Monday, November 17, 2008

One last hurrah on database independence

I had mentioned in my previous post on database independence about Toon Koppelaars presentation on a database centric approach to application development. I contacted him and he said he was going to post his presentation on his site soon. But in the meantime, I thought I'd show one of his slides which I think speaks volumes to the performance aspects of trying to keep with a database independent approach.

The slide shows:
a) If you put business logic in the mid tier, you’ll call the dbms an order of magnitude more.
b) If you also put data logic in the mid tier, you’ll call the dbms two orders of magnitude more.
c) Finally, if you also don’t use SQL effectively, you’ll call the dbms three orders of magnitudes more.

So, a single click on a "Save" button by the user can ultimately mean 100 calls the dbms has to execute to handle all the middle tier madness!

You should be able to download Toon's full presentation from very soon. Give it a's good stuff.

1 comment:

Wollaton DBA said...

Hi Karen,

To say that putting the business logic in the middle tier generates an in-ordinate amount of SQL calls depends on how an application has been designed.

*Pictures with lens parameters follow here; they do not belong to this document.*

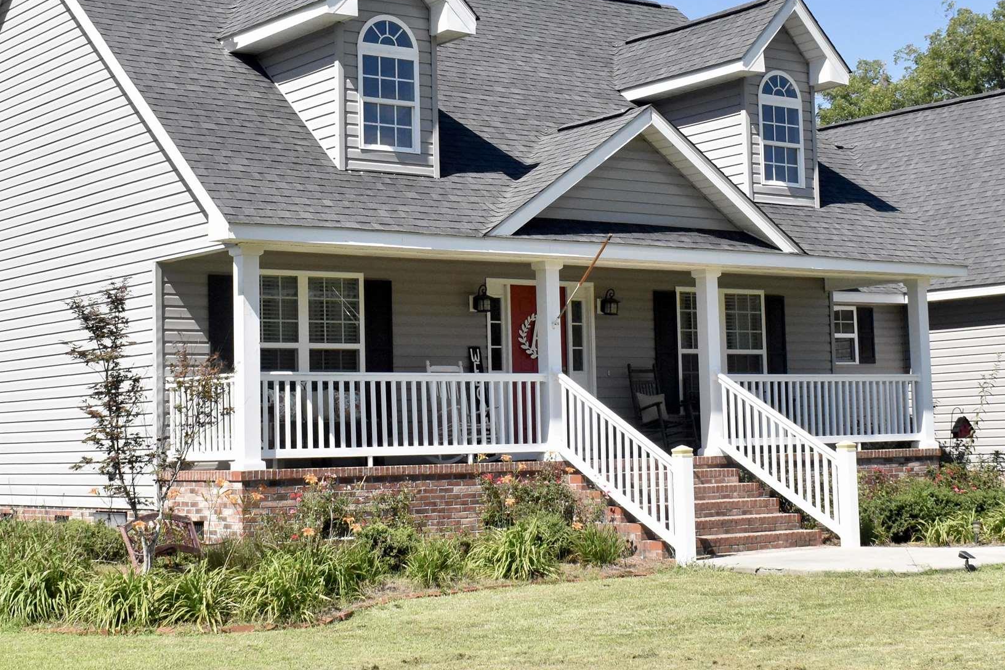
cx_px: 490
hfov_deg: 31.0
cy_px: 217
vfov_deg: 20.9
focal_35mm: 65
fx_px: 1813
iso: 1600
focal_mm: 23
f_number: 6.3
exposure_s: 1/4000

Specifically, are you using:-

1. Stored procedures
2. JDBC and / or Oracle JDBC extension statement batching ?.
3. middle tier caching techniques.
4. Using a caching technology that sits above the database but below the middle tier ?, coherence is one example of a product that facilitates this.
5. Exploiting Oracles array interface
6. Tuning the JDBC pre-fetch size to minimize network round trips.

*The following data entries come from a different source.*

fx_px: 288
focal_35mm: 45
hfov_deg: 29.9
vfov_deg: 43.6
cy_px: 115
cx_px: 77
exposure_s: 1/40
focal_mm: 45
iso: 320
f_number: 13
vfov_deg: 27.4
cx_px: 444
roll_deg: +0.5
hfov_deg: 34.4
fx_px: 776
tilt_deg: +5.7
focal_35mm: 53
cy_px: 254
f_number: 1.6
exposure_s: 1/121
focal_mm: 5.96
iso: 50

As a general rule of thumb, processing should always be carried out closest to the resource that requires it. This is one of the best "designing for performance" patterns in the IT industry, as used with ExaData smart scan technology. I have seen instances on projects where stored procedures are called over and over and over again to validate data read in from files by Java against data cached in the middle tier, thus causing death by network round trips. Conversely, I have seen Java programmers attempt to do in Java what rich and mature functionality in the RDBMS already provides.

Some lateral thinking needs to be applied here. I would not necessarily advocate putting all the business logic in the database nor would I advocate putting this all in the middle tier and using Oracle as the "black box" that Tom Kyte often refers to.